State bar councils are planning to hold regional bar exams for each state, as the holding of the all India bar exam has turned into a political circus between the Bar Council of India (BCI), its chairman and the state bar councils. Meanwhile, the BCI will meet in Chennai this weekend (20 November), probably without BCI chairman Gopal Subramanium.

The current proposal by BCI members, which is understood to be backed by state bar councils, will see elected chairmen from five state bar councils and five BCI members form a new committee to coordinate and conduct the bar exam.

After the first March 2011 exam, BCI members have decided that in future each state bar council would hold its own regional bar exam for advocates enrolled in its state, according to authoritative sources.

Next week’s Chennai meeting will be crunch-time to figure out the practicalities of the eleventh-hour and left-field decision to delay the bar exam to 6 March 2011. However, most of thes have clearly not yet been considered by the BCI or the state councils.

And according to sources close to the BCI, Subramanium may not attend that Chennai meeting at all – for one, the solicitor general is currently elbow-deep in dealing with Raja's 2G scandal and secondly, perhaps wisely, he may have realised how politicised and how much of a power struggle the bar exam has now become.

Absence makes the heart grow braver

Last Sunday (14 November), the BCI held that already infamous council meeting at which it deferred the exam to 2011. The primary reason given for postponement was the fact that the BCI and legal industry services provider Rainmaker had failed to deliver exam study materials to a large number of students.

However, unusually Subramanium was only attended the first half of the BCI meeting on Saturday and missed Sunday’s resolution, after falling ill.

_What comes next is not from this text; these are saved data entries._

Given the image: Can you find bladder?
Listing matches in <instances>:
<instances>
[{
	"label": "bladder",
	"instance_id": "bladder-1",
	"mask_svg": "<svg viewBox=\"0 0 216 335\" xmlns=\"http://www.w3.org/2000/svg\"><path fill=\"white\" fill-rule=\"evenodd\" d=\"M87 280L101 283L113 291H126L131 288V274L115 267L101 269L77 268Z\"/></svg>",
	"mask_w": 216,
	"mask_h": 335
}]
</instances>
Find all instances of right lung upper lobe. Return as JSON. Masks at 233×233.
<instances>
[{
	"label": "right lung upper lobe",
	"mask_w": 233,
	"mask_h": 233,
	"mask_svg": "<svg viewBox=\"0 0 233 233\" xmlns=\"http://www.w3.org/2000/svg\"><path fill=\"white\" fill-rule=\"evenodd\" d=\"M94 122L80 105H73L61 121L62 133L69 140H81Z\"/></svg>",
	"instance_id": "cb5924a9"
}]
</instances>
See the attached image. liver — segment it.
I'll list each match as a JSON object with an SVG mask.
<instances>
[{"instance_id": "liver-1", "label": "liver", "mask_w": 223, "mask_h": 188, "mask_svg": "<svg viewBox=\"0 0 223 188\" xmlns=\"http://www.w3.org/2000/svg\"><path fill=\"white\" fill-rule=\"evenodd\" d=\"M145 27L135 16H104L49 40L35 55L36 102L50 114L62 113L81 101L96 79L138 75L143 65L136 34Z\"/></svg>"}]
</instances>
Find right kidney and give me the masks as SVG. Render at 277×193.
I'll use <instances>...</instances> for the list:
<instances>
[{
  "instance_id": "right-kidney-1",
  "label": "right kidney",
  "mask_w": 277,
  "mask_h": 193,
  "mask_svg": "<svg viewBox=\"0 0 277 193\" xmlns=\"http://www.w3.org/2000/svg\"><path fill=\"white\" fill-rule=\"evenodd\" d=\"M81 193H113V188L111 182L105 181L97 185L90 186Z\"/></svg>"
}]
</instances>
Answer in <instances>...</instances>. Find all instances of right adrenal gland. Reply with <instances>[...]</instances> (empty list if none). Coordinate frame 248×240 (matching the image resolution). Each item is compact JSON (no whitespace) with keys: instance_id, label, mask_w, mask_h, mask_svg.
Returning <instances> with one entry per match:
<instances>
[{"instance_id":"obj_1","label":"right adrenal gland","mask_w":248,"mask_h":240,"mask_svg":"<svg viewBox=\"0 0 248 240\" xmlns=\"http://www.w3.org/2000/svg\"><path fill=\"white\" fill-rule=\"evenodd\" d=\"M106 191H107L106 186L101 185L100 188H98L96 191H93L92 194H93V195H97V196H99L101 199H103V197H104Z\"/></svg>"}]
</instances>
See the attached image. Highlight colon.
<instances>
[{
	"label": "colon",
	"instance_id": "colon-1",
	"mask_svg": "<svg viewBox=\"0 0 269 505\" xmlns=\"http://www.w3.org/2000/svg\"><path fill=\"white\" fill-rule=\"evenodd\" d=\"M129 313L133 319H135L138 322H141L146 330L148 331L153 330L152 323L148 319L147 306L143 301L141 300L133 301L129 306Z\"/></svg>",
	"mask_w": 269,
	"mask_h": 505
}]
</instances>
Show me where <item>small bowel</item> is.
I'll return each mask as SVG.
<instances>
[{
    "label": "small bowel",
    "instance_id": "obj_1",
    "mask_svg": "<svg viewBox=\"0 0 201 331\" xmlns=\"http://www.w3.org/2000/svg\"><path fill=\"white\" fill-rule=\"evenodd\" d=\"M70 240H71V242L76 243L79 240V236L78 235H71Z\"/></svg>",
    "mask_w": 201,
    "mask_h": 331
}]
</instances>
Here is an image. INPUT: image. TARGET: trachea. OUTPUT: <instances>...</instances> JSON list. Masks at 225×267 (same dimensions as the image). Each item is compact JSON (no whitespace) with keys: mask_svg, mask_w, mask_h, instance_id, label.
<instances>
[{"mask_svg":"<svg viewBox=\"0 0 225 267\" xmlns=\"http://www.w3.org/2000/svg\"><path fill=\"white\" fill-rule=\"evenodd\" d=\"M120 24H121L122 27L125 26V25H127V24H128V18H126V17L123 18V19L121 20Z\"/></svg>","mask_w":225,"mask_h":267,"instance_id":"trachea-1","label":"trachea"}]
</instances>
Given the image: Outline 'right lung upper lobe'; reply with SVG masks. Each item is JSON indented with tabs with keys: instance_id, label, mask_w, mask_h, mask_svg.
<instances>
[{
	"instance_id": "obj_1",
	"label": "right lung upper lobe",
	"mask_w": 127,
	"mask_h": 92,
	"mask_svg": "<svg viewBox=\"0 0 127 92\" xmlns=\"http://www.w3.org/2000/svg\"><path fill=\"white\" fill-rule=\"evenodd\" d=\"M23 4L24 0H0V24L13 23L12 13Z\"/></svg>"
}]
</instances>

Until that date and even since before his appointment as BCI chairman in early 2010, the solicitor general had been a steady feature at BCI meets, as well as a commanding presence.

In fact, his presence along was one of the main drivers in getting the exam this far in the face of state bar council protests, lawyer strikes and more.

Subramanium of course, was well aware of the assault reforms would face from all sides, as he told Legally India in an interview in July, adding that postponing the exam would be "disastrous" as "vested interests" would derail it.


Similarly, the BCI itself was long under pressure from all sides: Kapil Sibal's Human Resources Ministry has been seeking to absorb legal education; the Union president described legal education in India as a "sea of mediocrity" and the public and general advocate population has long clamoured about the inefficacy of the body.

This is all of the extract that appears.